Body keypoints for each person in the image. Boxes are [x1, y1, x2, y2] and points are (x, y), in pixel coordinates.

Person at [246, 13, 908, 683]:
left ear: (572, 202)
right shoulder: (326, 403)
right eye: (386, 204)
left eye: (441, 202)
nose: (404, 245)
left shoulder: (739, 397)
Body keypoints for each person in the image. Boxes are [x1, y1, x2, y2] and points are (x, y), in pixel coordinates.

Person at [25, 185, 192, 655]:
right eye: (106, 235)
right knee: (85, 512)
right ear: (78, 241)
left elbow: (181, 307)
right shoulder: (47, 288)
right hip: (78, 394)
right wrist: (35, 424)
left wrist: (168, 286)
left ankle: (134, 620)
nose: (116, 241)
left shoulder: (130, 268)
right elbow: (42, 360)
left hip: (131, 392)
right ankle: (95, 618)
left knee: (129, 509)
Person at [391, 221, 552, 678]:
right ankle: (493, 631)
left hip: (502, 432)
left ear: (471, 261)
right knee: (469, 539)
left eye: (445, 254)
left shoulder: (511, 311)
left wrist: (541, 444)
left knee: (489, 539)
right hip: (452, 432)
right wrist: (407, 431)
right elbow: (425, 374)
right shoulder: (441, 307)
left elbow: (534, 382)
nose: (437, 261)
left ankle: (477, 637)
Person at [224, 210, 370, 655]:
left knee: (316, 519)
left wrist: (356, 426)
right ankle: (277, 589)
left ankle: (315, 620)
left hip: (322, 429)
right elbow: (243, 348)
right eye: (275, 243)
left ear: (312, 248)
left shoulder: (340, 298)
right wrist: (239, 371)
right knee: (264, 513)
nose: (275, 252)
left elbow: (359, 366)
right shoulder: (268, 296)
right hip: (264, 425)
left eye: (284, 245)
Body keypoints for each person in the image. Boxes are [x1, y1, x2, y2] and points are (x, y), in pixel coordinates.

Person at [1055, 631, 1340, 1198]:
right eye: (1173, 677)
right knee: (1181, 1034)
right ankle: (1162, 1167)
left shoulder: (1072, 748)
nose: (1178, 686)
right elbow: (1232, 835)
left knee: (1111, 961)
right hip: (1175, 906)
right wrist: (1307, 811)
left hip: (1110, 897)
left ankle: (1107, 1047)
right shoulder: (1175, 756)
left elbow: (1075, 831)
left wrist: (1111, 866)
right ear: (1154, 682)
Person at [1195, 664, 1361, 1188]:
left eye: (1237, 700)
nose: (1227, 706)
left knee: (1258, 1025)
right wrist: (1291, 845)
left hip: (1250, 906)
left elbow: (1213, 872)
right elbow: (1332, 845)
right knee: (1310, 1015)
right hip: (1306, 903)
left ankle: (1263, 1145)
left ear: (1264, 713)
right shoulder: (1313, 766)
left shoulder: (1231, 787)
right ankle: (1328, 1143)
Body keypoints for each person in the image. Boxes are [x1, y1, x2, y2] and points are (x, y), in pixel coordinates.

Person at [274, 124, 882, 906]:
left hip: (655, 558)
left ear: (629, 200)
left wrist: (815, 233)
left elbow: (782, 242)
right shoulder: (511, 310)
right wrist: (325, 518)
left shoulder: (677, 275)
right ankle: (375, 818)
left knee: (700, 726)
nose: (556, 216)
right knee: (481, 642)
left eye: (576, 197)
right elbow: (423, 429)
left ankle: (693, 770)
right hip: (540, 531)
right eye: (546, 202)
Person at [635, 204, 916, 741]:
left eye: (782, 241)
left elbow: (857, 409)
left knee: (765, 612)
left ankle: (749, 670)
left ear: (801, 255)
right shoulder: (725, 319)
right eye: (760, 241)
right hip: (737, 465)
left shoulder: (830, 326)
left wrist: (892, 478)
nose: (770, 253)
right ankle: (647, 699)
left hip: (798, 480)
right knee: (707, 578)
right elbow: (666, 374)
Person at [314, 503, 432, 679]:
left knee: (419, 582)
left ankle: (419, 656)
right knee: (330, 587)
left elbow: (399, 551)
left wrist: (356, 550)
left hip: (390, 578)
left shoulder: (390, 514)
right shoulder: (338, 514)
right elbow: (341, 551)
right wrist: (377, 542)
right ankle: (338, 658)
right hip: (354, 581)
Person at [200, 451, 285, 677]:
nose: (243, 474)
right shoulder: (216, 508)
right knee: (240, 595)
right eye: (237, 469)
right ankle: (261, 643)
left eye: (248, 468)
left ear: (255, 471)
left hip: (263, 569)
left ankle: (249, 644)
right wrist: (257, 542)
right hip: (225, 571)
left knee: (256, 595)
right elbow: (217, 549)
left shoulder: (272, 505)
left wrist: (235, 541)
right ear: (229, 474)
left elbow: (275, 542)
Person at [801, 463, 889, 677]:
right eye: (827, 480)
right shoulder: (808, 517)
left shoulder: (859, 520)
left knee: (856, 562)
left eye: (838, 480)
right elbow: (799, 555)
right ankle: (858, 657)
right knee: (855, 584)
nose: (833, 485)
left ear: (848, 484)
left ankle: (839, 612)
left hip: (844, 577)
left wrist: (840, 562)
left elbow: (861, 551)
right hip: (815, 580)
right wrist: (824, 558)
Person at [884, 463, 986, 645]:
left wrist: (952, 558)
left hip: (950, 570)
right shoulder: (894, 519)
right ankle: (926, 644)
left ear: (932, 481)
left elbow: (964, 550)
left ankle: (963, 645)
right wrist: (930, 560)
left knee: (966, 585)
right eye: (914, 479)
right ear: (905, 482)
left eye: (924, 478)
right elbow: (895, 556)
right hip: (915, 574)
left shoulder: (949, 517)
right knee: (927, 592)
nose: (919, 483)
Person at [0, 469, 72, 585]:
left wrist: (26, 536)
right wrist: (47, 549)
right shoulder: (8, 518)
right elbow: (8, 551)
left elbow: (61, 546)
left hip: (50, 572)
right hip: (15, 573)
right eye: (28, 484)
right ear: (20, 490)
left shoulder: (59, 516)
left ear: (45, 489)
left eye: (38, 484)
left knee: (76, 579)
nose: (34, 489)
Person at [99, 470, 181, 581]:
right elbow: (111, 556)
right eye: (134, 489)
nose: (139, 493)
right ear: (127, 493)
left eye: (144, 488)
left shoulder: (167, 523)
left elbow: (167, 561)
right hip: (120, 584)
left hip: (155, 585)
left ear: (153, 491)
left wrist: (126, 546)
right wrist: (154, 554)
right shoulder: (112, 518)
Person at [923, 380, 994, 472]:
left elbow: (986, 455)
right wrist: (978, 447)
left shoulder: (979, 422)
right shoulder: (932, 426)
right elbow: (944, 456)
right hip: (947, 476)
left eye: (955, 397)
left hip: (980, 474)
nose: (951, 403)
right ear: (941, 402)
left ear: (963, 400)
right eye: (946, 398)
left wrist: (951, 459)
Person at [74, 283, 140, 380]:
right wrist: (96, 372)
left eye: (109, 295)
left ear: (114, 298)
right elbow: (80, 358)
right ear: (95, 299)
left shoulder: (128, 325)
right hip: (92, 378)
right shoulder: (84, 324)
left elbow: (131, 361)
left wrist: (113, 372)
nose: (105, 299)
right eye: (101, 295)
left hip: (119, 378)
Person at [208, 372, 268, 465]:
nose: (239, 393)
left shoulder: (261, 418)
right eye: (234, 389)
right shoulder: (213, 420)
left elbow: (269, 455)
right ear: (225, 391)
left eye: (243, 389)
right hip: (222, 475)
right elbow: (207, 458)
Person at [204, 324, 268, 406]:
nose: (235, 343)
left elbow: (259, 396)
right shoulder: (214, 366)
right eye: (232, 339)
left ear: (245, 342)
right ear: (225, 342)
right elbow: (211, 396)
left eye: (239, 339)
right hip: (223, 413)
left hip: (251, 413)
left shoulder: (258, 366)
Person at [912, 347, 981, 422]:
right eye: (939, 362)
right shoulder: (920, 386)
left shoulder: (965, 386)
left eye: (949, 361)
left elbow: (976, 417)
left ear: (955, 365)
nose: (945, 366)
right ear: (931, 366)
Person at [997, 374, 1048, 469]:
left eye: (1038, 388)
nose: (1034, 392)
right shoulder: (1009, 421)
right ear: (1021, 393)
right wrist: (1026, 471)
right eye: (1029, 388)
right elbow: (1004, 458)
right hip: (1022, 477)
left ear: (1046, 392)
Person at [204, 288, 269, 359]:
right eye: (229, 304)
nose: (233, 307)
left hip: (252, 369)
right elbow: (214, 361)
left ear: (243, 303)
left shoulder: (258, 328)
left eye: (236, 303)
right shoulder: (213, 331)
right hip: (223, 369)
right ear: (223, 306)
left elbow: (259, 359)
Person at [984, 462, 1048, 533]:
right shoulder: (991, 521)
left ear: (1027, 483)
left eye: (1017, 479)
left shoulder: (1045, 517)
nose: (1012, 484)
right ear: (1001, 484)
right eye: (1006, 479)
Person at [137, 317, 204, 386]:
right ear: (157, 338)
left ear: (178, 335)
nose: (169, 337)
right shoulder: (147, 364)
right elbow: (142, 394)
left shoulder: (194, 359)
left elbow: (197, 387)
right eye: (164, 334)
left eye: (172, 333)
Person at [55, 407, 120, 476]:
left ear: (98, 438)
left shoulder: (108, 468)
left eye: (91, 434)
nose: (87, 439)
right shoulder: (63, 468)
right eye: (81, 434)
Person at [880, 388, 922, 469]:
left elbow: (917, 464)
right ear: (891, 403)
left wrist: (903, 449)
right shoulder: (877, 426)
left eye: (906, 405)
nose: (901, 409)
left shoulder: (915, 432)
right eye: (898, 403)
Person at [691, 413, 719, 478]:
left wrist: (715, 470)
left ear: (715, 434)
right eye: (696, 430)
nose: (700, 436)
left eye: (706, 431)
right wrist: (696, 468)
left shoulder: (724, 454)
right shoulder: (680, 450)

────

* [Instructions to follow] Copy the lines above exactly. Start with the line containing "left ear: (932, 481)", end with the line containing "left elbow: (167, 561)", and include both.

* [Answer for the task]
left ear: (932, 481)
left elbow: (964, 550)
left ankle: (963, 645)
right wrist: (930, 560)
left knee: (966, 585)
right eye: (914, 479)
right ear: (905, 482)
left eye: (924, 478)
right elbow: (895, 556)
right hip: (915, 574)
left shoulder: (949, 517)
right knee: (927, 592)
nose: (919, 483)
Person at [0, 469, 72, 585]:
left wrist: (26, 536)
right wrist: (47, 549)
right shoulder: (8, 518)
right elbow: (8, 551)
left elbow: (61, 546)
left hip: (50, 572)
right hip: (15, 573)
right eye: (28, 484)
right ear: (20, 490)
left shoulder: (59, 516)
left ear: (45, 489)
left eye: (38, 484)
left knee: (76, 579)
nose: (34, 489)
Person at [99, 470, 181, 581]:
right elbow: (111, 556)
right eye: (134, 489)
nose: (139, 493)
right ear: (127, 493)
left eye: (144, 488)
left shoulder: (167, 523)
left elbow: (167, 561)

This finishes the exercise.